**Work order**: Make an exact copy of all the data, pictures excluded.

**Information supplied**:
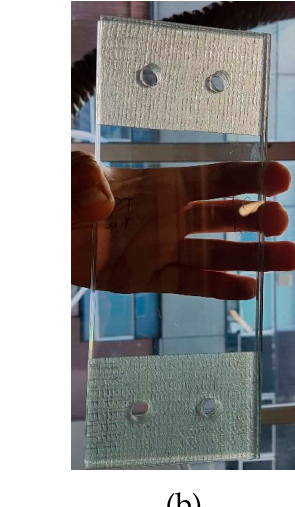
Figure 13. Examples of ( a ) GFRP strips (detail view) for ( b ) GFRP-reinforced bolted connections in structural glass members (reproduced from [84]).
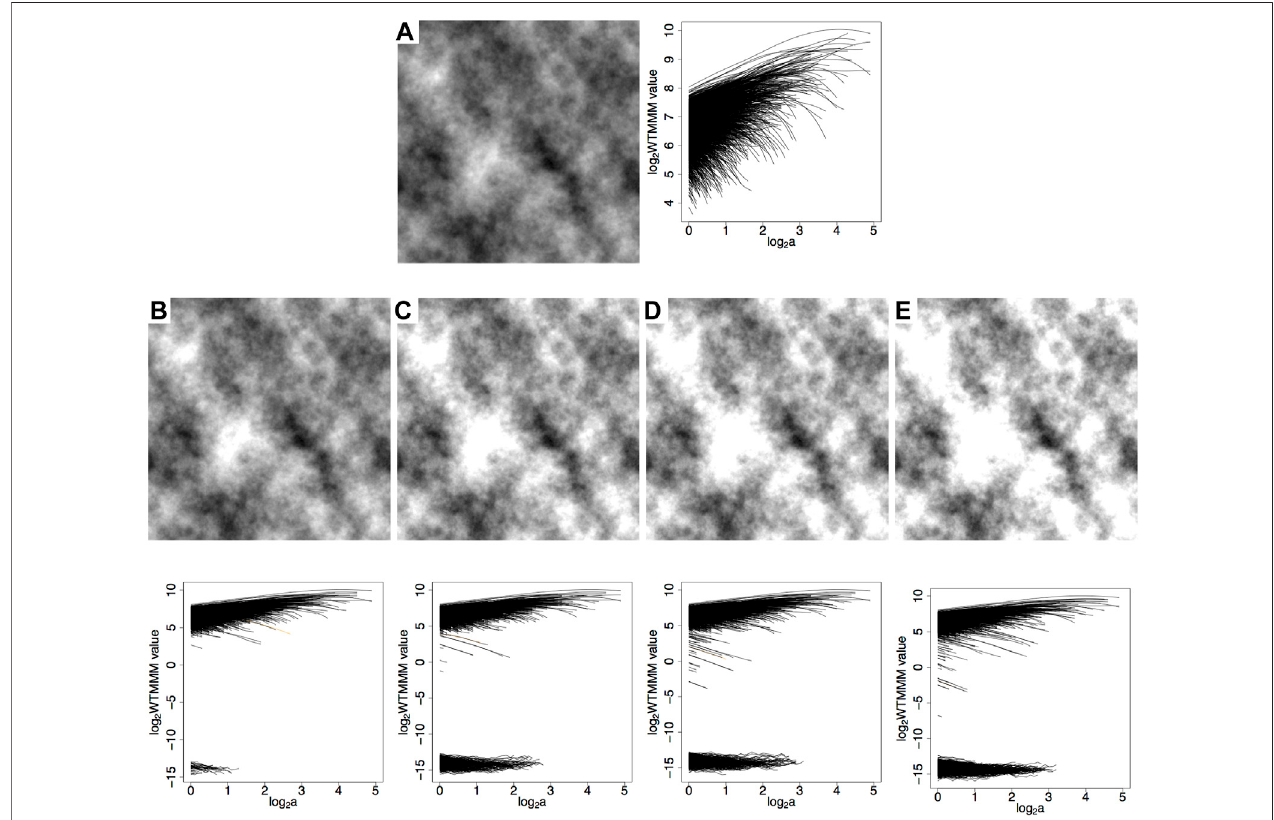
FIGURE 5 | (A) A sample fBm surface with H = 0.7 and its corresponding sheaf (right). (B) The same fBm surface as in (A) but saturated at 1% and the corresponding sheaf directly below. (C – E) Saturated fBms at (C) 5%, (D) 10%, and (E) 20% and sheafs below. Maxima lines associated with extremely low modulus values,and otherswith anoverall negative slope, appear inhigher numbers withincreasingsaturation. Theseextraneousmaximalines willinterferewith h ( a , q ) and D ( a , q ) calculations, which then reduces the number of statistical order moments as shown Figure 6 .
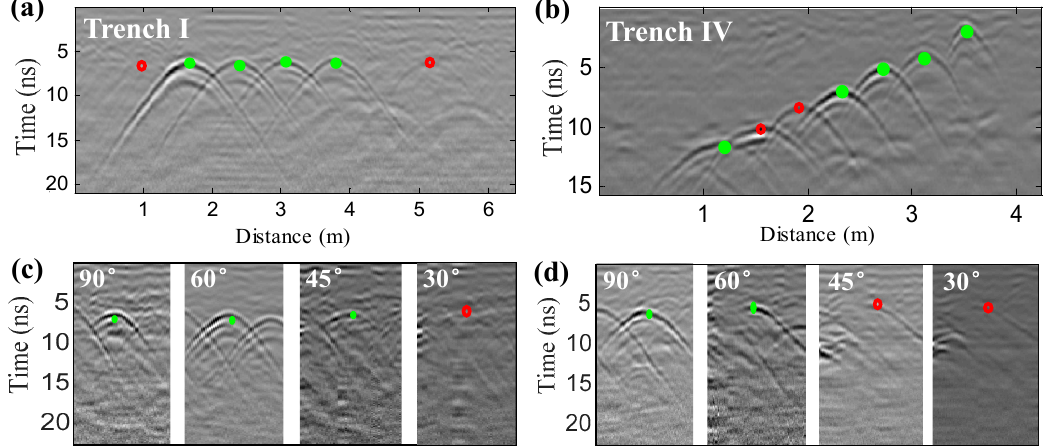
Figure 5. Results of recognition by RHT in controlled experiments for: ( a ) different root diameters; ( b ) different root depths; ( c ) a root with a diameter of 1.50 cm at azimuth angles of 90 ˝ , 60 ˝ , 45 ˝ , and 30 ˝ without vertical inclination; and ( d ) a root with a diameter of 1.85 cm at azimuth angles of 90 ˝ , 60 ˝ , 45 ˝ , and 30 ˝ and a vertical inclination of 30 ˝ . The roots correctly recognized by RHT were marked as green points and missed roots were marked as red circles. These radargrams were obtained using GPR with center frequency of 900 MHz. Figure 5a,b shows the corresponding results for experiments shown in Figure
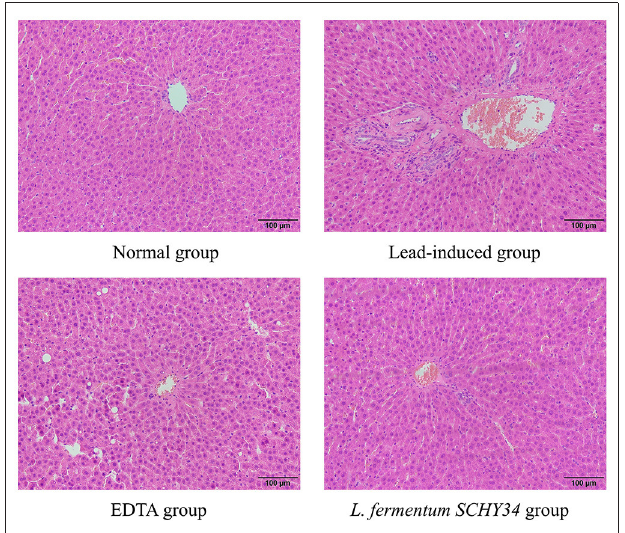
FIGURE 3 | Pathological observation of kidney tissue in SD rats (H&E).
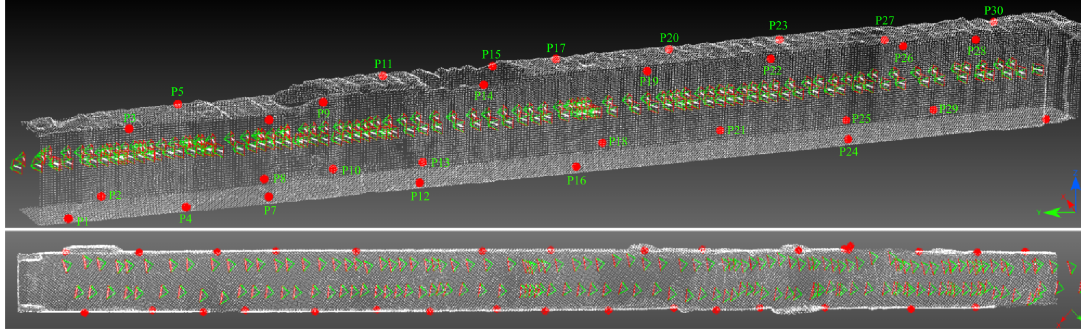
Figure 19. The Hallway dataset acquisition with GCP points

**Answer**:
Figure 13. Examples of ( a ) GFRP strips (detail view) for ( b ) GFRP-reinforced bolted connections in structural glass members (reproduced from [84]).
FIGURE 5 | (A) A sample fBm surface with H = 0.7 and its corresponding sheaf (right). (B) The same fBm surface as in (A) but saturated at 1% and the corresponding sheaf directly below. (C – E) Saturated fBms at (C) 5%, (D) 10%, and (E) 20% and sheafs below. Maxima lines associated with extremely low modulus values,and otherswith anoverall negative slope, appear inhigher numbers withincreasingsaturation. Theseextraneousmaximalines willinterferewith h ( a , q ) and D ( a , q ) calculations, which then reduces the number of statistical order moments as shown Figure 6 .
Figure 5. Results of recognition by RHT in controlled experiments for: ( a ) different root diameters; ( b ) different root depths; ( c ) a root with a diameter of 1.50 cm at azimuth angles of 90 ˝ , 60 ˝ , 45 ˝ , and 30 ˝ without vertical inclination; and ( d ) a root with a diameter of 1.85 cm at azimuth angles of 90 ˝ , 60 ˝ , 45 ˝ , and 30 ˝ and a vertical inclination of 30 ˝ . The roots correctly recognized by RHT were marked as green points and missed roots were marked as red circles. These radargrams were obtained using GPR with center frequency of 900 MHz. Figure 5a,b shows the corresponding results for experiments shown in Figure
FIGURE 3 | Pathological observation of kidney tissue in SD rats (H&E).
Figure 19. The Hallway dataset acquisition with GCP points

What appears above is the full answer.